▶ **DOCUMENT SEGMENT**:
-.-.-

Therefore, compared to the prior art where the light emitted by a
reference LED is compared with an a priori knowledge of the
characteristics of the device or simply compared to some arbitrary
value empirically shown to give good performance, embodiments of
the present invention may lead to more reliable and up to date
determination and thus of subsequent compensation for the aging
problem of the LEDs 31.
[0091] Furthermore, when using a single light measuring means 36
for determining the light emitted by the first reference LED 34 and
the second reference LED 35, in case a difference is made between
the light emitted by the first reference LED 34 and the light
emitted by the second reference LED 35, possible errors emanating
from the light measurement means 36 may be minimised or even
excluded.
[0092] An additional advantage of particular embodiments, i.e. the
embodiments where the light emitted by the first reference LED 34
is measured by the same light measurement means 36 as the light
emitted by the second reference LED 35 is that also can be
compensated for aging drift of the light measurement means 36, e.g.
photodetector, phototransistor, photoelectric cell, photodiode, . .
. , because the drift on this component is always re-normalized by
making the difference between the light emitted by the first
reference LED 34 and measured by the light measurement means 36 and
light emitted by the second reference LED 35 and measured by the
same light measurement means 36.

-.-.-

▶ **SUPPLIED INFORMATION**:
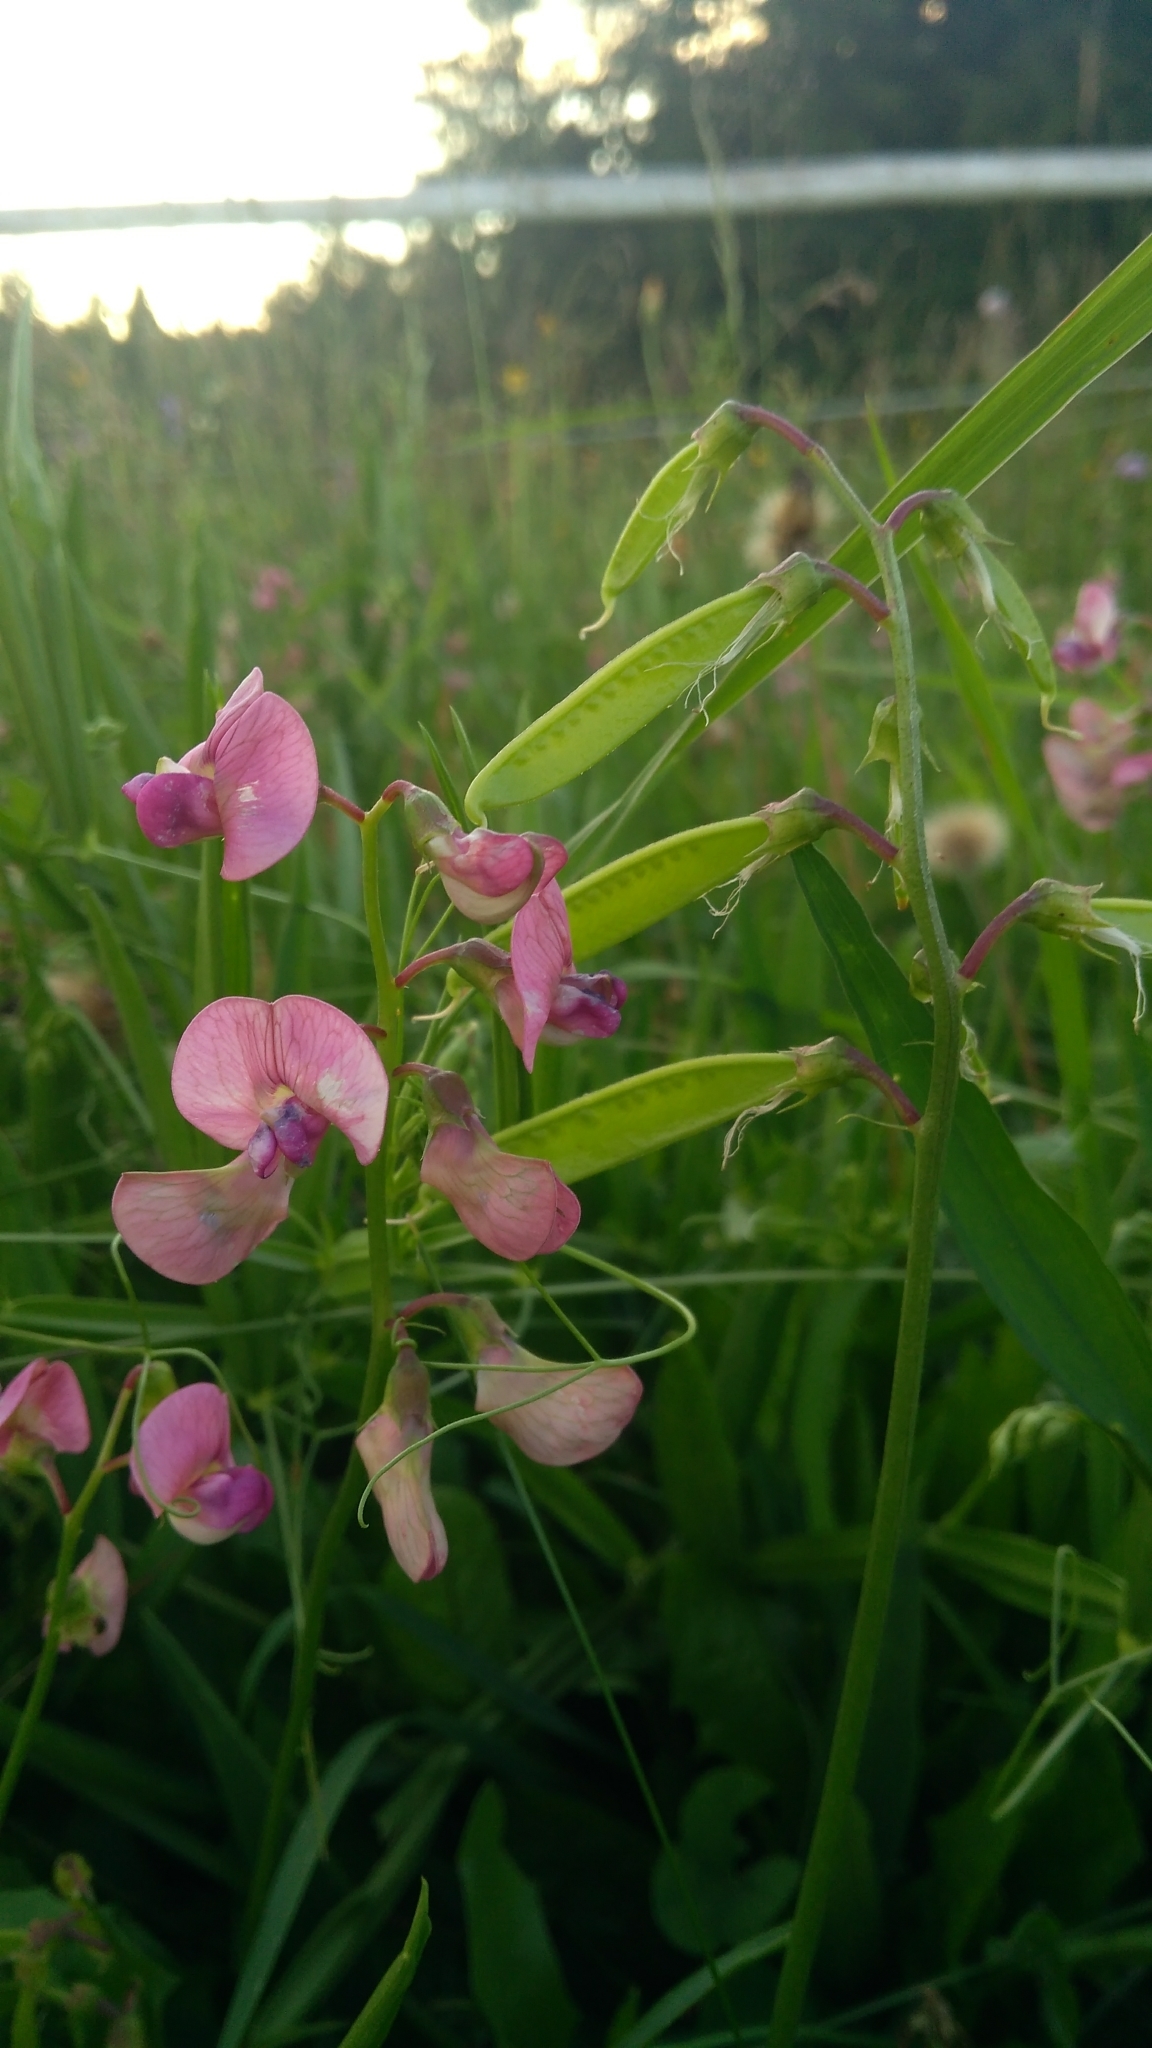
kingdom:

-.-.-

▶ **WHAT TO DO**:
In the passage on LED aging, what may happen to possible errors from the light measurement means when a single one measures both reference LEDs and a difference is taken between their light?

▶ **ANSWER TO THIS TASK**:
They may be minimized or even excluded.